::: Input for this task :::
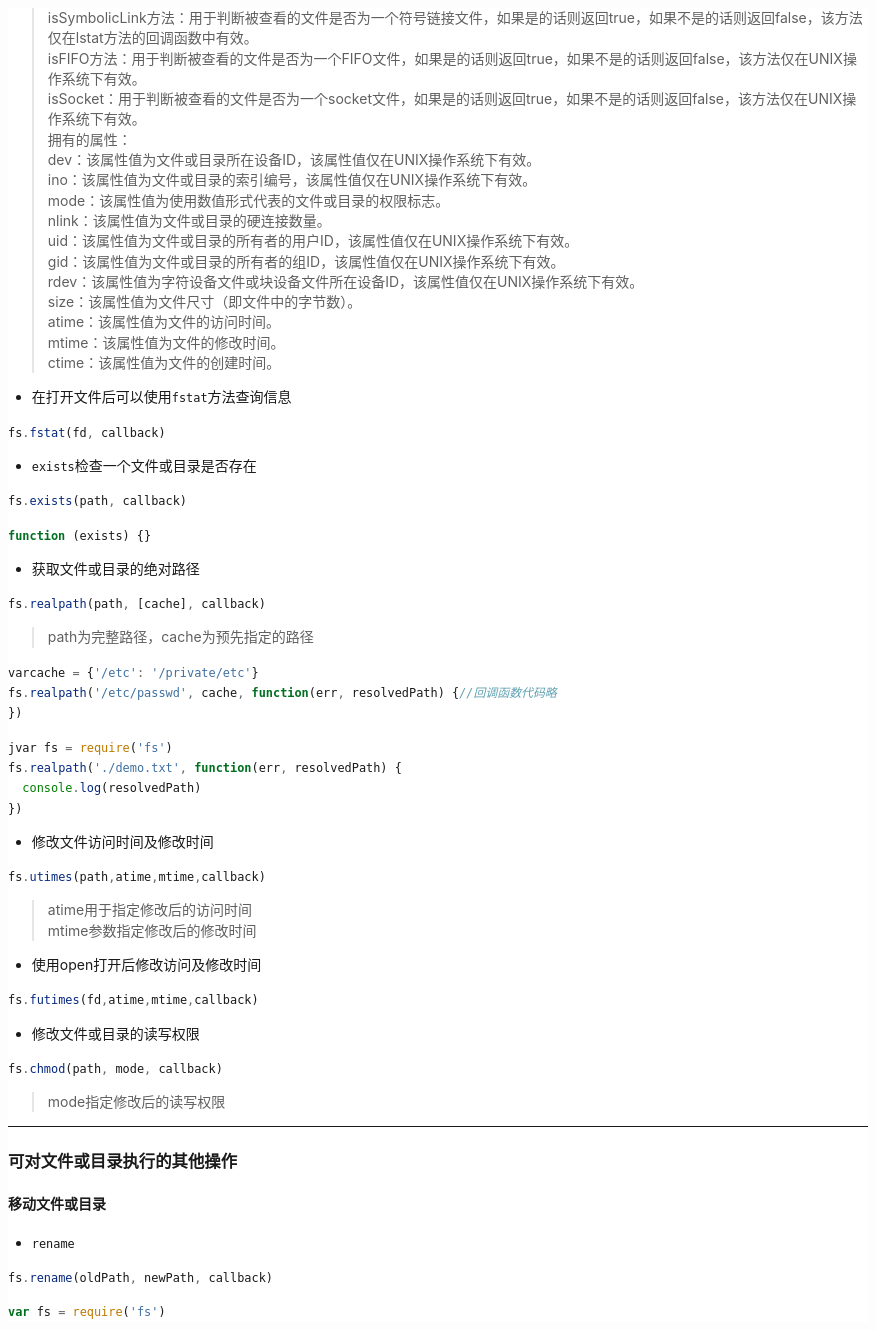 > isSymbolicLink方法：用于判断被查看的文件是否为一个符号链接文件，如果是的话则返回true，如果不是的话则返回false，该方法仅在lstat方法的回调函数中有效。  
> isFIFO方法：用于判断被查看的文件是否为一个FIFO文件，如果是的话则返回true，如果不是的话则返回false，该方法仅在UNIX操作系统下有效。  
> isSocket：用于判断被查看的文件是否为一个socket文件，如果是的话则返回true，如果不是的话则返回false，该方法仅在UNIX操作系统下有效。  
> 拥有的属性：  
> dev：该属性值为文件或目录所在设备ID，该属性值仅在UNIX操作系统下有效。  
> ino：该属性值为文件或目录的索引编号，该属性值仅在UNIX操作系统下有效。  
> mode：该属性值为使用数值形式代表的文件或目录的权限标志。  
> nlink：该属性值为文件或目录的硬连接数量。  
> uid：该属性值为文件或目录的所有者的用户ID，该属性值仅在UNIX操作系统下有效。  
> gid：该属性值为文件或目录的所有者的组ID，该属性值仅在UNIX操作系统下有效。  
> rdev：该属性值为字符设备文件或块设备文件所在设备ID，该属性值仅在UNIX操作系统下有效。  
> size：该属性值为文件尺寸（即文件中的字节数）。  
> atime：该属性值为文件的访问时间。  
> mtime：该属性值为文件的修改时间。  
> ctime：该属性值为文件的创建时间。  

* 在打开文件后可以使用`fstat`方法查询信息
```js
fs.fstat(fd, callback)
```
* `exists`检查一个文件或目录是否存在
```js
fs.exists(path, callback)
```
```js
function (exists) {}
```
* 获取文件或目录的绝对路径
```js
fs.realpath(path, [cache], callback)
```
> path为完整路径，cache为预先指定的路径  
```js
varcache = {'/etc': '/private/etc'}
fs.realpath('/etc/passwd', cache, function(err, resolvedPath) {//回调函数代码略
})
```
```js
jvar fs = require('fs')
fs.realpath('./demo.txt', function(err, resolvedPath) {
  console.log(resolvedPath)
})
```
* 修改文件访问时间及修改时间
```js
fs.utimes(path,atime,mtime,callback)
```
> atime用于指定修改后的访问时间  
> mtime参数指定修改后的修改时间  
* 使用open打开后修改访问及修改时间
```js
fs.futimes(fd,atime,mtime,callback)
```
* 修改文件或目录的读写权限
```js
fs.chmod(path, mode, callback)
```
> mode指定修改后的读写权限  
- - - -
### 可对文件或目录执行的其他操作
#### 移动文件或目录
* `rename`
```js
fs.rename(oldPath, newPath, callback)
```
```js
var fs = require('fs')
```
:::
**Work required:** Look through the records and gather each line with the word "realpath".

**Exercise response:**
fs.realpath(path, [cache], callback)
fs.realpath('/etc/passwd', cache, function(err, resolvedPath) {//回调函数代码略
fs.realpath('./demo.txt', function(err, resolvedPath) {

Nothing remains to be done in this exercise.